Cerebral Palsy body is latest NGO hit by funding crisis

2013-10-30 00:00

THE Pietermaritzburg Cerebral Palsy Association (CPASSOC) is the latest organisation in the city to be hit by a funding crisis.

The NGO, which was started 34 years ago, has barely enough funds to carry on until the end of the year. In addition to serving the needs of children and their families affected by cerebral palsy, the organisation runs the Stepping Stones School and the S’khumbuzo Memorial Disability Clinic in Creighton.

Staff have already taken salary cuts to continue to provide all their services.

CPASSOC chairperson Sarah Rule said that the funding crisis this year was a result of the National Lottery’s delay in processing their funding application, which was submitted in December 2012.

Rule said that although the association’s centre in Pietermaritzburg had been registered with the Department of Social Development as a place of care, they had not received any funding support from the government for the past three years, despite having signed service level agreements.

Child Welfare’s Julie Todd had told The Witness earlier this year that government’s non-funding of NGO-run places of care was an issue that the sector was challenging.

Rule said the Cerebral Palsy Association was entirely dependent on donor funding to operate. She said it costs about a R1 million a year to run the organisation.

“Our major donors are the National Lotteries Distribution Trust Fund, the Community Chest and the Ken Collins Charity Trust, in addition to other smaller donors,” said Rule.

“It is a challenge each year to see if we will have enough funds to run the association and this year we are feeling particularly concerned because of the lengthy delay in getting a response from the Lotto.”

She added that should their application be unsuccessful or delayed even further, CPASSOC will only be able to operate until the end of the year.
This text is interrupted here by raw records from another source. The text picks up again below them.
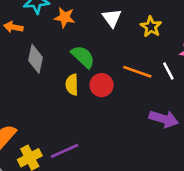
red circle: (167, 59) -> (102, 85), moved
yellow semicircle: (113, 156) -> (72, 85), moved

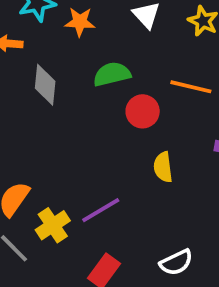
green semicircle: (83, 57) -> (112, 74), turned -50
yellow semicircle: (72, 85) -> (163, 167), moved

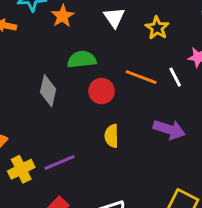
orange star: (80, 22) -> (63, 16), turned 30
gray diamond: (45, 85) -> (48, 91), moved

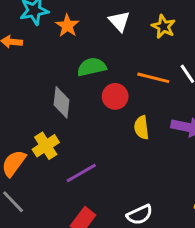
yellow semicircle: (112, 136) -> (142, 127), moved
yellow cross: (21, 169) -> (46, 146), moved

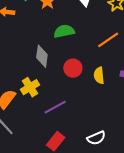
orange line: (153, 78) -> (108, 40), turned -50
red circle: (115, 96) -> (73, 68), moved

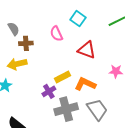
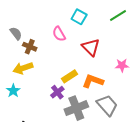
brown cross: (26, 43) -> (30, 47), turned 32
red triangle: (87, 50) -> (91, 47), turned 30

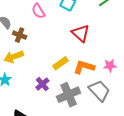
pink semicircle: (59, 34) -> (38, 11), moved
pink star: (122, 65) -> (110, 66), moved
purple cross: (57, 92) -> (42, 84), moved

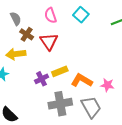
red triangle: (81, 33) -> (49, 41), moved
purple cross: (42, 84) -> (42, 79), moved

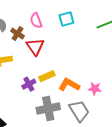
cyan square: (81, 15) -> (66, 19), turned 35
brown cross: (27, 34) -> (17, 34), moved

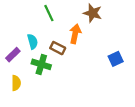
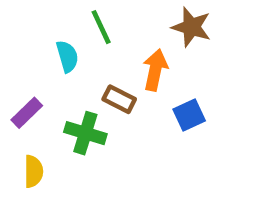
cyan semicircle: (33, 41) -> (67, 56), moved
blue square: (116, 59) -> (189, 115), moved

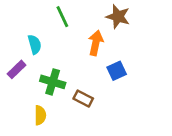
cyan semicircle: (67, 56) -> (35, 44), moved
brown rectangle: (119, 99) -> (83, 99), moved
yellow semicircle: (34, 171) -> (40, 115), moved

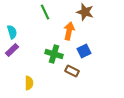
cyan semicircle: (35, 44) -> (12, 32), moved
green cross: (53, 82) -> (54, 54), moved
brown rectangle: (83, 99) -> (72, 71), moved

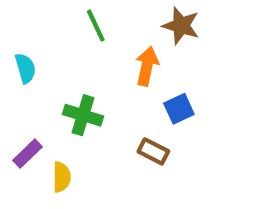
purple rectangle: (12, 50) -> (27, 154), moved
green cross: (54, 54) -> (83, 115), moved

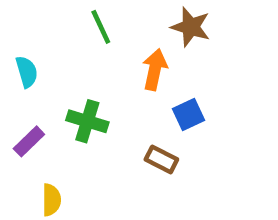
purple rectangle: (27, 154) -> (29, 141), moved
yellow semicircle: (62, 177) -> (51, 200), moved

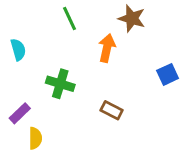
blue square: (188, 114) -> (168, 74), moved
purple rectangle: (29, 141) -> (20, 113), moved

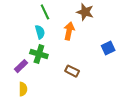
cyan semicircle: (18, 50) -> (40, 32), moved
purple rectangle: (20, 113) -> (21, 66), moved

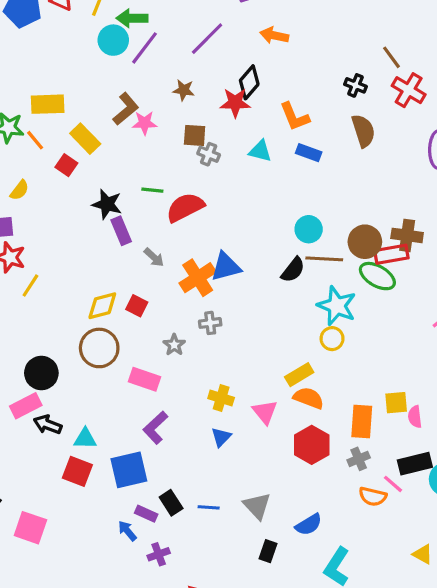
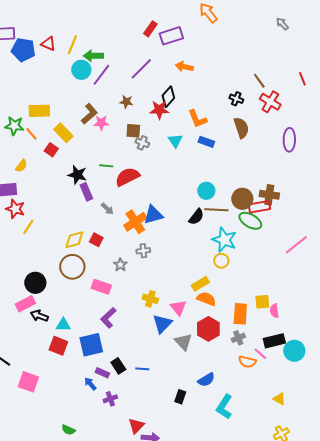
cyan triangle: (260, 151) -> (175, 141), turned 42
blue triangle: (221, 437) -> (162, 324), moved, size x1.5
gray triangle: (257, 506) -> (183, 342), moved

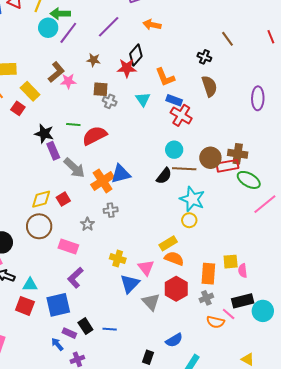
red cross: (270, 102) -> (181, 115), moved
gray arrow: (107, 209) -> (74, 168), size x1.6
green ellipse: (250, 221) -> (249, 180), moved
red square: (96, 240) -> (63, 199), turned 32

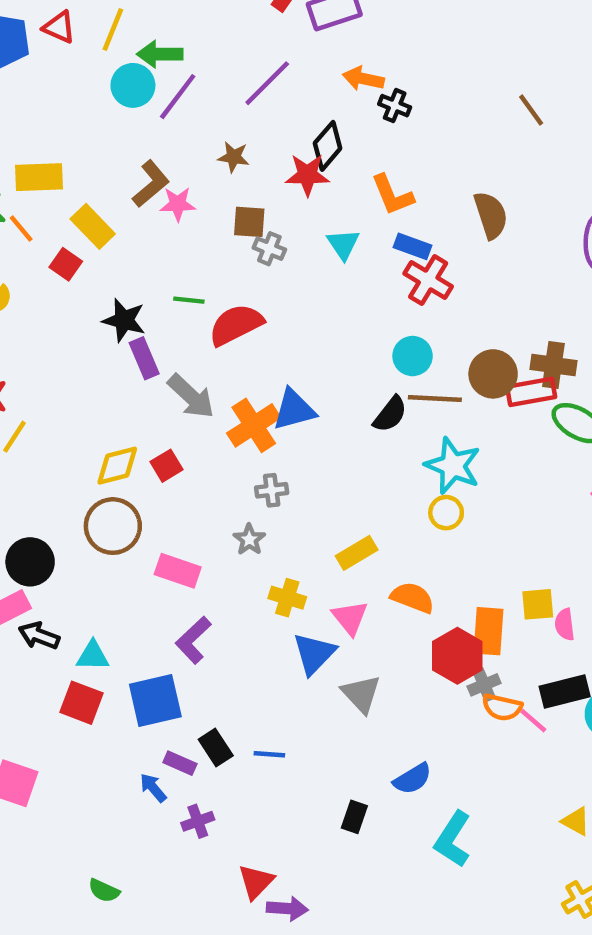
black cross: (204, 57) -> (395, 106), moved
gray star: (87, 224) -> (249, 539), moved
yellow rectangle: (168, 243) -> (357, 553), moved
red hexagon: (176, 289) -> (457, 656), moved
orange semicircle: (215, 322) -> (502, 707), moved

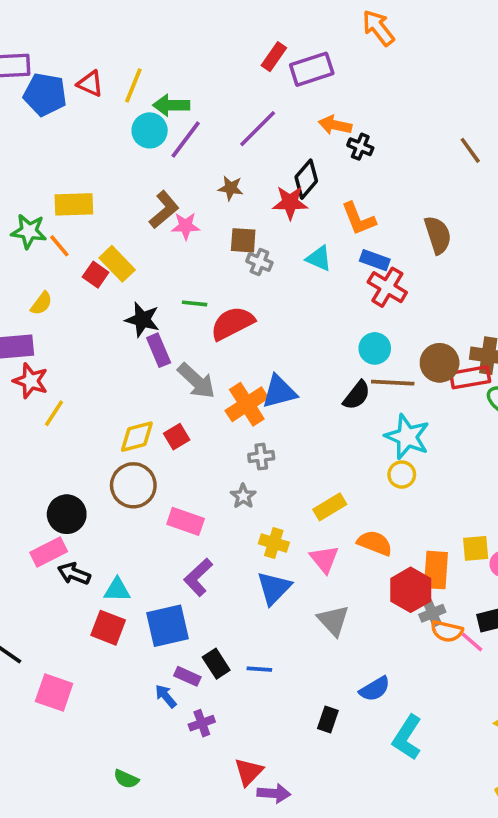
yellow rectangle: (93, 226) -> (117, 264), moved
cyan triangle: (343, 244) -> (319, 258), turned -32
blue triangle: (314, 654) -> (274, 588), moved

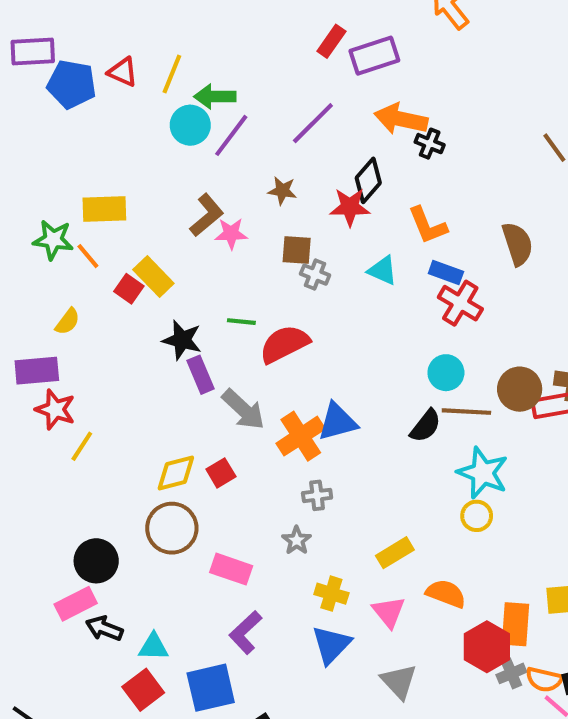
orange arrow: (335, 125) -> (401, 119), size x1.4
red square: (108, 628) -> (143, 690), turned 32
orange semicircle: (447, 631) -> (544, 680), moved

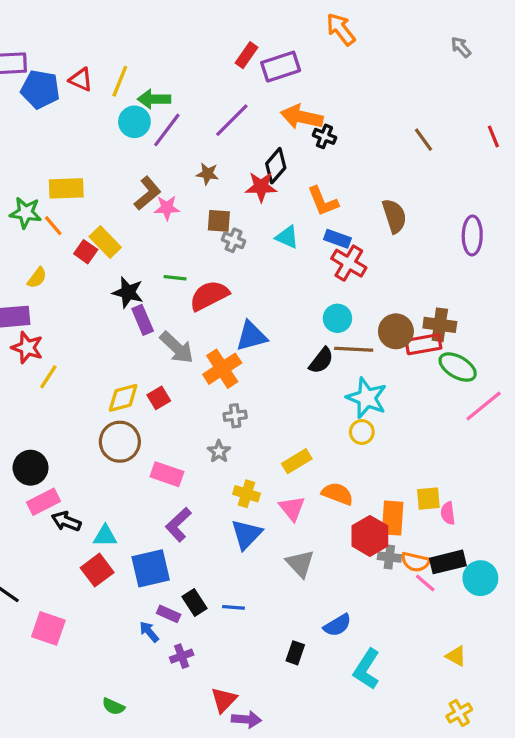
blue triangle: (338, 422) -> (251, 336), moved
black circle: (96, 561) -> (31, 468), moved
gray cross: (511, 673) -> (389, 557), turned 30

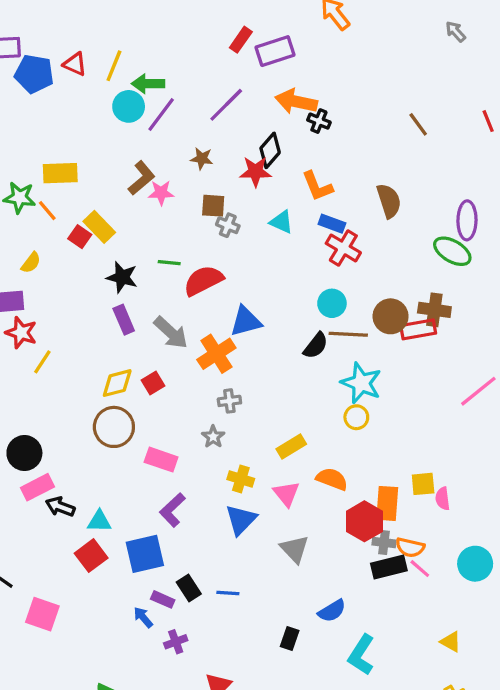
purple rectangle: (143, 320) -> (124, 320), moved
green ellipse: (458, 367) -> (452, 251), moved
black rectangle: (448, 562) -> (389, 567), moved

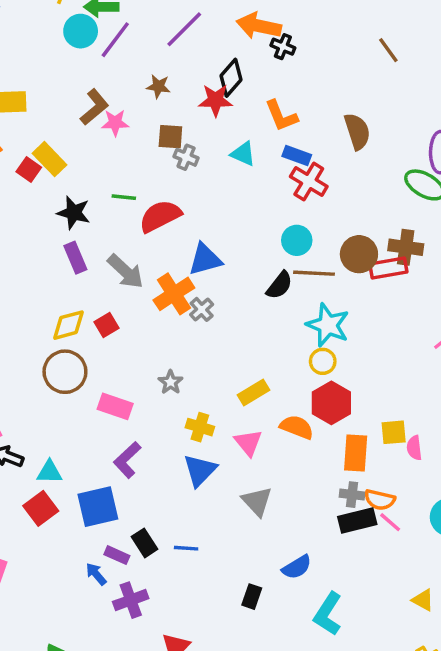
gray cross: (229, 401) -> (202, 309), moved, turned -35
red hexagon: (364, 521) -> (331, 403), moved
purple cross: (176, 642) -> (131, 600), size x1.4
“It will mean the closure of Stepping Stones School, the S’khumbuzo Zulu Memorial Disability Clinic, our community therapy programme and also our involvement in the cerebral palsy clinic at Edendale Hospital.

“This will have a significant impact on the health and wellbeing of over 500 children with disabilities and their caregivers,” said Rule.

Other organisations that faced funding cuts this year included Childline, Rape Crisis and the Child Welfare Society.

What is Cerebral Palsy?

ACCORDING to CPASSOC: Cerebral palsy (CP) is an umbrella term that refers to a group of disorders affecting a person’s ability to move. It is a permanent life-long condition, but generally does not worsen over time. It is due to damage to the developing brain either during pregnancy or shortly after birth.

Cerebral palsy affects people in different ways and can affect body movement, muscle control, muscle co-ordination, muscle tone, reflex, posture and balance. People who have cerebral palsy may also have visual, learning, hearing, speech, epilepsy and intellectual impairments.

Famous people with cerebral palsy include motor racing star Nicholas Hamilton, comedian Chris Fonseca and Christy Brown, an Irish author, painter and poet. The Academy Award-winning film My Left Foot, starring Daniel Day-Lewis, profiled Brown’s life.